MBQF Consulting analyst Mike Noble said the primary now will be a battle between the Republican Party’s factions and a “referendum on how the president is doing” – a referendum that he said McSally would win if the election were held today.
Noble said Ward has been dogged by “insensitive comments about McCain” after it was announced he had been diagnosed with brain cancer, and attack ads over her support for town hall hearings while in the state Senate over “chemtrails” left by jets.
But Noble said a primary victory is not a slam dunk for McSally with groups like Club for Growth and ConservativeHQ lined up against her.
“These big groups have the power and the clout to influence primaries,” Noble said, adding that she would fare better if she had support beyond the establishment.
Whoever wins the primary, Noble thinks she will face an uphill battle in the general election against Rep. Kyrsten Sinema, D-Phoenix, the current Democratic front-runner for the seat.
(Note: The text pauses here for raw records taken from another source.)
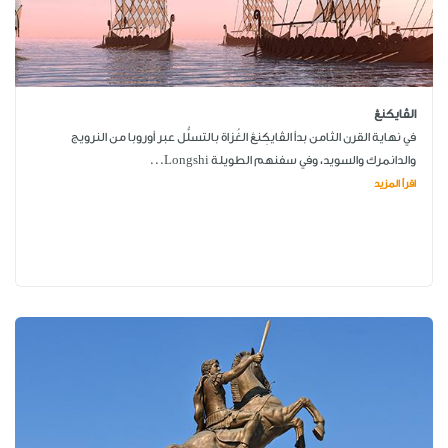
الڤايكنڠ
في نهاية القرن الثامن بدأ الڤايكِنڠ الغُزاة بالتسلُّل عبر أوروبا من النرويج
والدانمرك والسويد، وفي سفنهم الطويلة Longshi...
اقرأ المزيد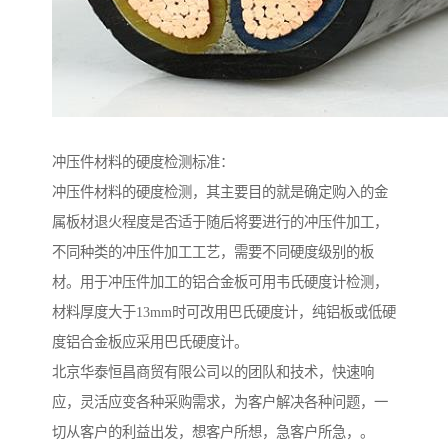
冲压件材料的硬度检测标准：
冲压件材料的硬度检测，其主要目的就是确定购入的金
属板材退火程度是否适于随后将要进行的冲压件加工，
不同种类的冲压件加工工艺，需要不同硬度级别的板
材。用于冲压件加工的铝合金板可用韦氏硬度计检测，
材料厚度大于13mm时可改用巴氏硬度计，纯铝板或低硬
度铝合金板应采用巴氏硬度计。
北京华泰恒昌商贸有限公司以的团队和技术，快速响
应，灵活应变各种采购需求，为客户解决各种问题，一
切从客户的利益出发，想客户所想，急客户所急，。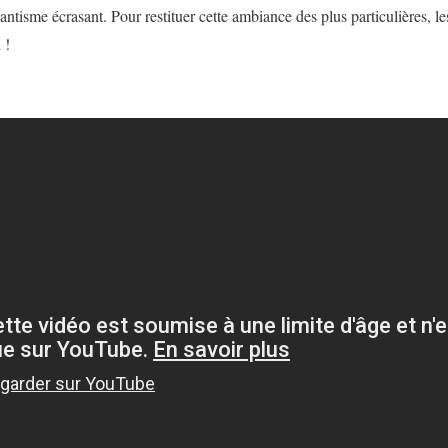
ntisme écrasant. Pour restituer cette ambiance des plus particulières, l
 !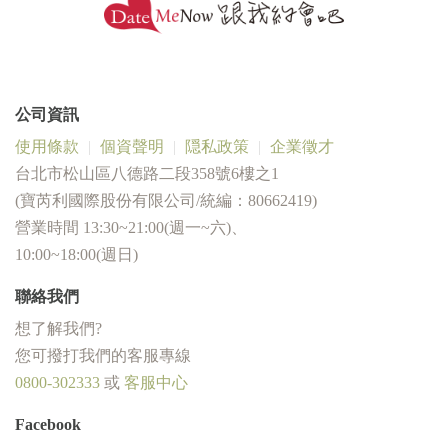
公司資訊
使用條款
個資聲明
隠私政策
企業徵才
台北市松山區八德路二段358號6樓之1
(寶芮利國際股份有限公司/統編：80662419)
營業時間 13:30~21:00(週一~六)、
10:00~18:00(週日)
聯絡我們
想了解我們?
您可撥打我們的客服專線
0800-302333
或
客服中心
Facebook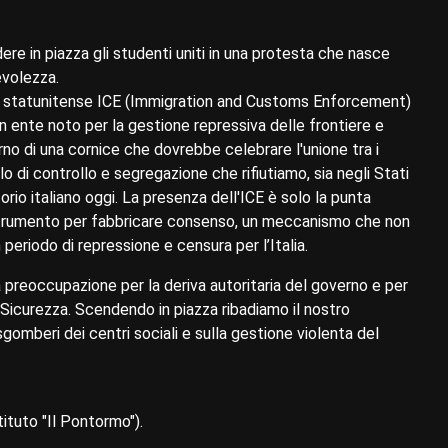
ere in piazza gli studenti uniti in una protesta che nasce
evolezza.
ia statunitense ICE (Immigration and Customs Enforcement)
un ente noto per la gestione repressiva delle frontiere e
erno di una cornice che dovrebbe celebrare l'unione tra i
o di controllo e segregazione che rifiutiamo, sia negli Stati
ritorio italiano oggi. La presenza dell'ICE è solo la punta
 strumento per fabbricare consenso, un meccanismo che non
n periodo di repressione e censura per l’Italia.
preoccupazione per la deriva autoritaria del governo e per
Sicurezza. Scendendo in piazza ribadiamo il nostro
sgomberi dei centri sociali e sulla gestione violenta del
tituto "Il Pontormo").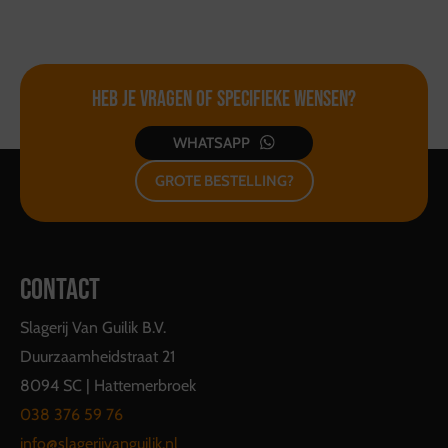
Heb je vragen of
specifieke wensen?
WHATSAPP
GROTE BESTELLING?
CONTACT
Slagerij Van Guilik B.V.
Duurzaamheidstraat 21
8094 SC | Hattemerbroek
038 376 59 76
info@slagerijvanguilik.nl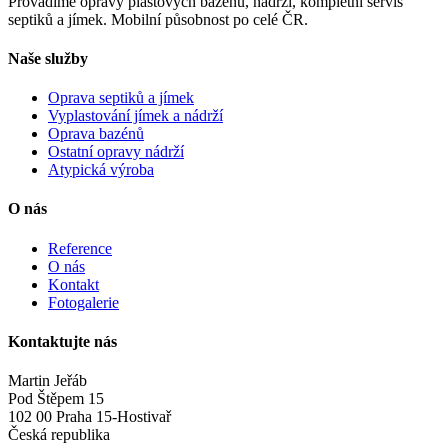
Provádíme opravy plastových bazénů, nádrží, kompletní servis
septiků a jímek. Mobilní působnost po celé ČR.
Naše služby
Oprava septiků a jímek
Vyplastování jímek a nádrží
Oprava bazénů
Ostatní opravy nádrží
Atypická výroba
O nás
Reference
O nás
Kontakt
Fotogalerie
Kontaktujte nás
Martin Jeřáb
Pod Štěpem 15
102 00 Praha 15-Hostivař
Česká republika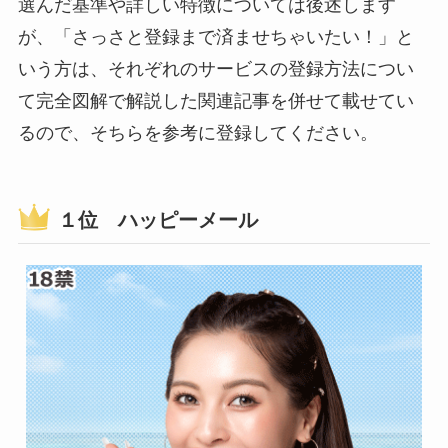
選んだ基準や詳しい特徴については後述します
が、「さっさと登録まで済ませちゃいたい！」と
いう方は、それぞれのサービスの登録方法につい
て完全図解で解説した関連記事を併せて載せてい
るので、そちらを参考に登録してください。
１位 ハッピーメール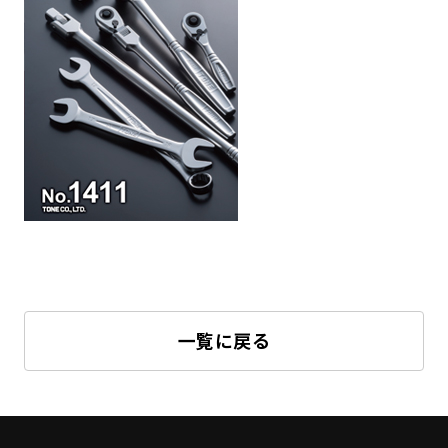
一覧に戻る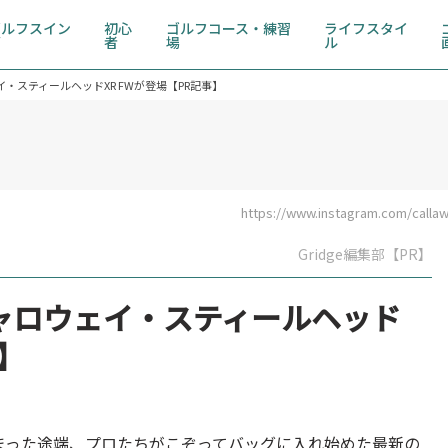
ゴルフスイン
初心
ゴルフコース・練習
ライフスタイ
グ
者
場
ル
・スティールヘッドXR FWが登場【PR記事】
https://www.instagram.com/callaw
Gridge編集部【PR】
ャロウェイ・スティールヘッド
事】
まった途端、プロたちがこぞってバッグに入れ始めた最新の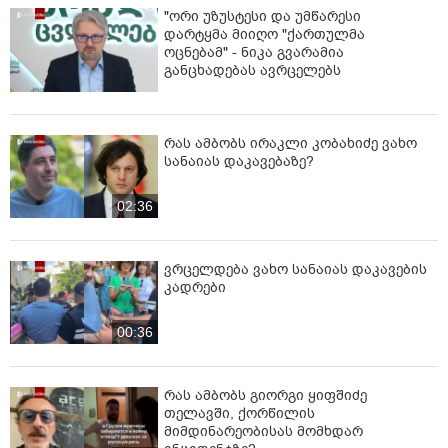
"ორი უზუსტესი და უმწარესი
დარტყმა მიიღო "ქართულმა
ოცნებამ" - ნიკა გვარამია
განცხადებას ავრცელებს
რას ამბობს ირაკლი კობახიძე ვახო
სანაიას დაკავებაზე?
02:36
ვრცელდება ვახო სანაიას დაკავების
კადრები
00:36
რას ამბობს გიორგი ყიფშიძე
თელავში, ქორწილის
მიმდინარეობისას მომხდარ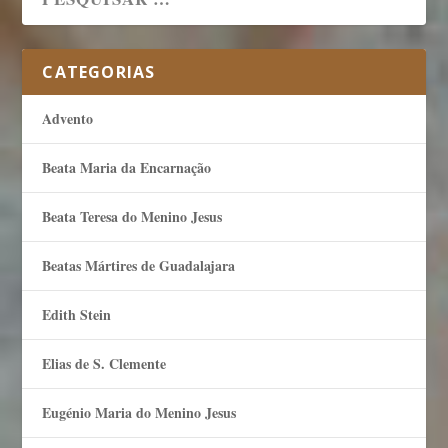
CATEGORIAS
Advento
Beata Maria da Encarnação
Beata Teresa do Menino Jesus
Beatas Mártires de Guadalajara
Edith Stein
Elias de S. Clemente
Eugénio Maria do Menino Jesus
But another political consultant, Jason Rose, said a McSally bid would be “welcome news” for Republicans if they hope to beat Sinema, “one of the best politicians in Congress.”
“McSally was one of the first women fighter pilots,” he said, “and she’s battle-tested.”
Rose expects a challenging primary, but said McSally “is the best Republican that could possibly win.” He said a McSally-Sinema would be a toss-up to “leaning Sinema.”
McSally is relatively well-funded, with $1.45 million in the bank for her House campaign fund to Ward’s $284,536 as of Sept. 30, according to the most recent reports with the Federal Election Commission.
But Sinema reported to the FEC that she had more than $4.1 million in cash on hand as of Sept. 30. The only other announced candidate is first-time Democrat candidate Deedra Abboud, whose FEC report showed a campaign account of $7,849.
Abboud says “she has known for about a week” that McSally would be running and was quick to point out that “the top four contenders for the seat will be women, for a seat that has never had a woman.”
She called the all-woman field “very exciting” and said that anything could happen in the general election.
“It’s early, we’ll see,” Abboud said. “I think everyone should hold onto their hat for 2018.”